Mini-Project: Permuting a Sequence
We know how to sort a sequence of elements using Merge Sort or Quicksort in an imperative language. Merge Sort is just as efficient, and arguably more elegant, to implement in Haskell as in any imperative language. Quicksort poses some challenges if we want to avoid its worst-case quadratic running time, but it can be done.
What makes sorting "slow"—meaning, take more than linear time—is the need to
compare the input elements to determine the order in which they are to be
arranged. In some algorithms, we know the order in which the elements are to be
permuted. In this case, the desired permutation can be constructed in linear
time. For example, here is a function permute that does this in Python. It takes
as input an array a
to be permuted and an array pos
that stores the position
in the output array where every element in the array a
is to be stored:
def permute(a, poss):
perm = [None] * len(a)
for (i, x) in enumerate(a):
perm[poss[i]] = x
return perm
>>> def permute(a, poss):
... perm = [None] * len(a)
... for (i, x) in enumerate(a):
... perm[poss[i]] = x
... return perm
...
>>> permute(['a', 'b', 'c'],[2,0,1])
['b', 'c', 'a']
The Python implementation surely requires element-by-element updates of the
perm
array to populate it with the input elements in the correct order.

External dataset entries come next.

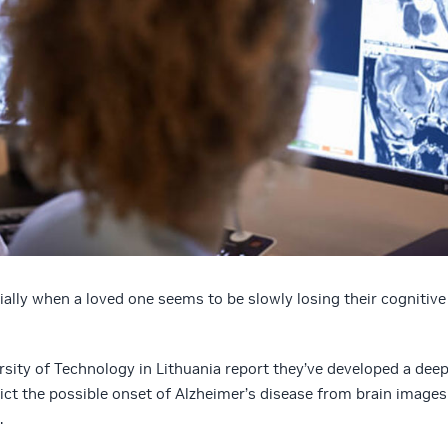
ially when a loved one seems to be slowly losing their cognitive
sity of Technology in Lithuania report they’ve developed a dee
ct the possible onset of Alzheimer’s disease from brain images
.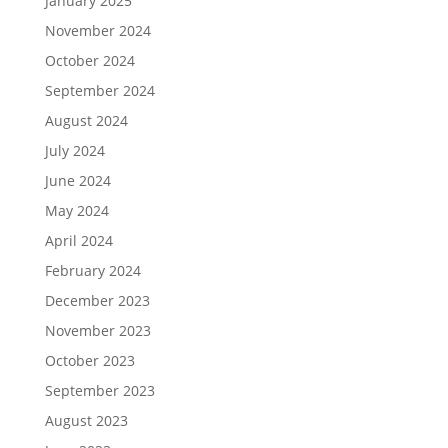
January 2025
November 2024
October 2024
September 2024
August 2024
July 2024
June 2024
May 2024
April 2024
February 2024
December 2023
November 2023
October 2023
September 2023
August 2023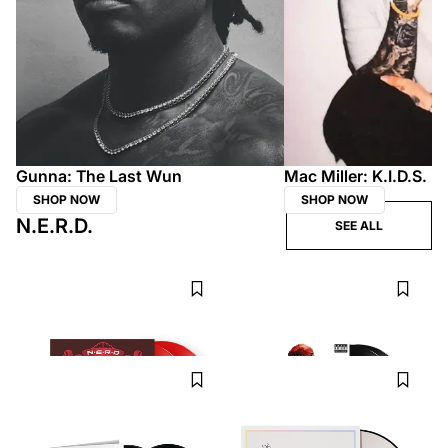
Gunna: The Last Wun
Mac Miller: K.I.D.S.
SHOP NOW
SHOP NOW
N.E.R.D.
SEE ALL
N.E.R.D.
N.E.R.D.
Fly or Die Vinyl
Seeing Sounds 2LP
CAPITOL RECORDS
UDISCOVER
$37.99
$37.99
N.E.R.D.
N.E.R.D.
Nothing 2LP
N.E.R.D. - Seeing Sounds by Burnt
UDISCOVER
Toast Gallery Picture Disc
INTERSCOPE RECORDS
$32.99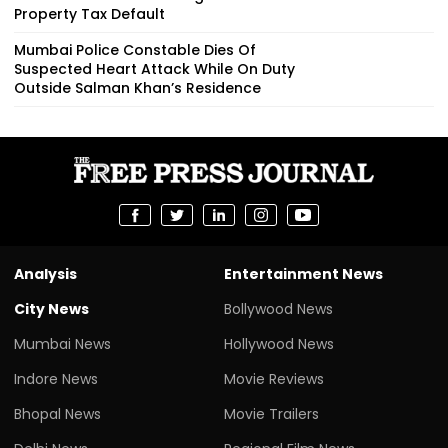
Property Tax Default
Mumbai Police Constable Dies Of
Suspected Heart Attack While On Duty
Outside Salman Khan’s Residence
Analysis
Entertainment News
City News
Bollywood News
Mumbai News
Hollywood News
Indore News
Movie Reviews
Bhopal News
Movie Trailers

However, since the positions of all elements are given in advance, we can in
fact implement this function quite elegantly using Haskell's array
function:
permute :: [a] -> [Int] -> [a]
permute xs poss = elems $ array (1, n) (zip poss xs)
where
n = length xs
>>> :{
| permute xs poss = elems $ array (1, n) (zip poss xs)
| where
| n = length xs
| :}
>>> permute ['a', 'b', 'c'] [3,1,2]
"bca"
We zip together poss
and xs
, thereby pairing every element in the input list
xs
with its position that it should have in the output list. array
then
constructs an array from the resulting list of pairs where every element is
stored in exactly the position it was assigned. We convert this back into a list
of elements by extracting the elements of the array in order using elems
.
We have ourselves a linear-time permutation algorithm.